I recently had a production company that creates a well know reality series on a major cable network contact me for a half day of camera work for $250. I’ve run into that low of offer for a full day’s work as well. While it could work for someone starting out, it brings up a multitude of problems. For one, the half day of work is a myth, after prep and travel, your day is spent. But that’s also simply not enough for the freelancer or production company to function when you include the cost of equipment, marketing, dues, healthcare, etc.
Companies are popping up to meet that need. Companies like Pixel Fish, Demand Studios, Knowlera. These companies rely on a large database of independent producers, camera operators who are willing to work at a cut rate in order to offer their client a very inexpensive product. A few of these companies offer livable payment levels if you work with them in bulk, however, most do not offer rates at a sustainable level. They do meet the needs of a niche market.
On a larger scale, there are companies willing to pay an appropriate rate, but it seems like the national conversation about the increasing divide between the middle and upper class also applies to the film and television industry. The good paying film and media jobs are getting fewer and farther between.
Part of this has to do with the cost of equipment coming down, which, lets face it, has been overpriced. I remember paying $400 for a one foot long custom monitor cable for a studio camera about 10 years ago, or $25,000 to $50,000 for color correction software. And these are just low budget examples.

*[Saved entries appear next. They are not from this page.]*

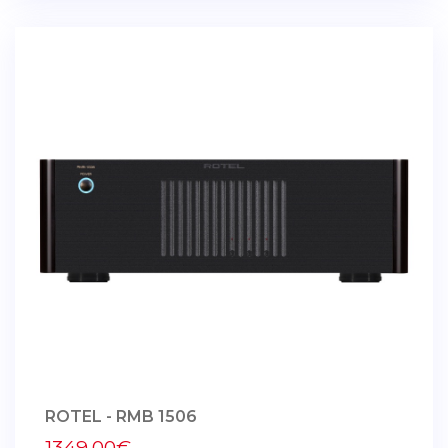
ROTEL - RMB 1506
1349,00€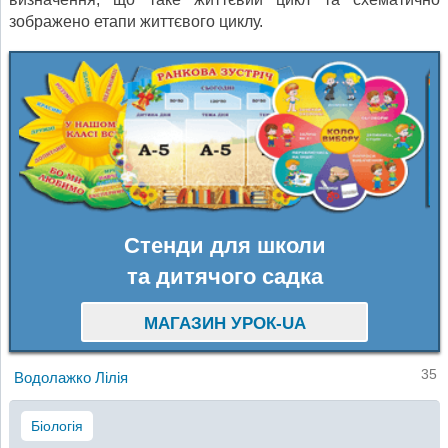
зображено етапи життєвого циклу.
Стенди для школи
та дитячого садка
МАГАЗИН УРОК-UA
35
Водолажко Лілія
Біологія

The broadcast verses cable verses the internet is another factor. Ad dollars spent on most forms of television dropped while ad spending for cable increased by 5% the first quarter of 2013 compared to the first quarter of 2012.
The slowed economy has likely played a part too. According to ComScore, video views have increased by 1290% since 2006. However, ComScore’s research also notes that ad dollars for video marketing have fallen notably behind the amount of video being viewed, as indicated in this graph:
But research also indicates that advertisers simply don’t trust internet video advertising yet like they do the old standbys, broadcast and cable.
So what does all this mean?
First, there are market places for video that are not being taken advantage of. It’s up to us as professionals to find them.
Second, our clients need to be educated. Video is effective at making them money, whether by entertaining or by direct solicitation. We need to identify those ways and talk our clients about them.
Third, hiring someone at a cut rate, whether a large company or a local outfit comes at a cost. A well studied and exacted media piece is far more effective than a quick edit filled with stock footage. Successful companies still understand this and know paying extra for experience and specialized services will equal a greater return.
In summary chop shops and those new to the business can and will manufacture video at a cut rate that is less effective and not sustainable. It’s up to us as production and post facilities to either seek out the fewer clients who know the difference effective media can make or educate the large group of “middle class” clients about the increasingly underutilized world of video marketing.